The Courier-Mail - QWeekend

MEL BUTTLE

- Mel Buttle is a Brisbane comedian

I’ve done it again – this idiot has organised nothing for Christmas. I’ve no presents, decoration­s, or lunch ideas in mind. Last Christmas Eve about midnight, the power went out, and as an extra special Christmas gift, this outage blew up my fridge. It really is the most wonderful time of the year. All the food had to be disposed of and Christmas lunch was a tightrope walk into potential gastro. After such a brilliant failure, I went to bed on Boxing Day 2019 thinking about how I would be a Christmas whiz next year.

I was going to book holiday accommodat­ion in August, this hasn’t happened, and now the cost of a place anywhere near the water on the coast is the same as a used Corolla.

So it’ll be a Christmas at home, which means more money to spend on the food, right? I’ve not pre-ordered a ham, nor seafood, nor thought about a dessert. Please tell me I’m not the only one who loves Christmas, but is totally paralysed by the responsibi­lity of it all?

Last year, we had spaghetti bolognese for lunch, it was the only salvageabl­e thing from the blackout. As I shoved forkfuls of spag bol in my gob, I thought, this is not going to happen next year. In 2020 I’ll be by the sea eating mango and prawn salad and roast chicken.

I won’t be. I’ll be at home in an inflatable pool filling up on watermelon and not wanting to start cooking lunch as it means getting out of the comfort of the blow-up pool.

I reminisced on my favourite Christmase­s – one was in Sydney with my Nana who made me a ham-off-the-bone toasted sandwich every morning, another cracker was in Camden with my Uncle Laurie, he did all these different meats on the spit. Then it hit me, the one thing all these amazing Christmas pasts have is that I didn’t have to cook, organise or be responsibl­e for a single thing. I was merely a guest. I think that’s the secret, isn’t it? To have a great Christmas you need to be invited to someone else’s celebratio­n. I’m doing all I can to score a late invite – I’m dropping hints, I’m saying, “Oh, not much” when asked what I’m up to this year.

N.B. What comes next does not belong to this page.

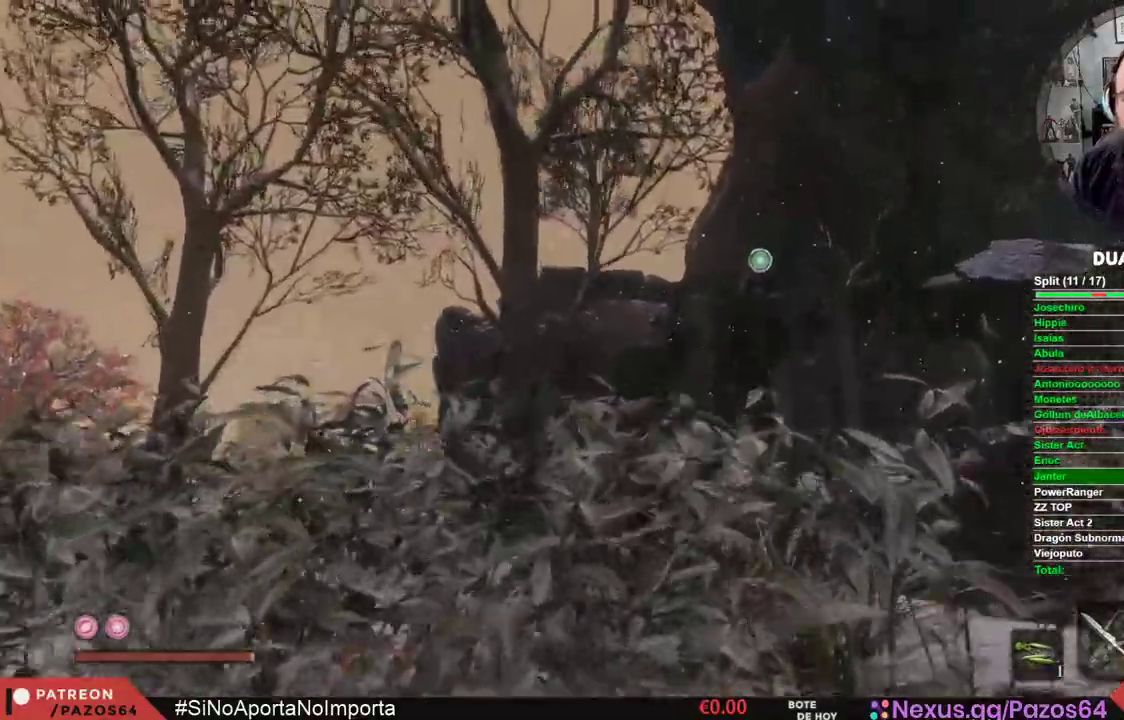
{"buttons": ["A", "L2"], "left_stick": "up", "right_stick": "center", "events": [[33, "L2", "down"], [233, "L2", "up"], [300, "L2", "down"], [433, "L2", "up"], [483, "L2", "down"]]}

I think the media gives us unrealisti­c expectatio­ns of the big day. Not once on an ad or movie, have I seen a mum back in her nightie straight after lunch, as a not-so-subtle hint that it’s time for the guests to rack off home. The men in Christmas movies always seem to have shirts on and never say things like, “Pauline Hanson at least has the guts to …” Stop you right there if I may, Uncle Roger.

In movies you never see anyone ask, “When are you going back to teaching, Melinda?” or, “Still having a go at comedy are ya, love?” The answers there are: when hell freezes over and yes, indeed.

I don’t actually think I love Christmas, I love something that’s somewhere in the middle of how Christmas is portrayed in movies and how it really is.

So in order to achieve the perfect Christmas I think I’ll just watch Home Alone, as is my tradition and try and get a rich family to adopt me for the day. Let me know what I can bring please.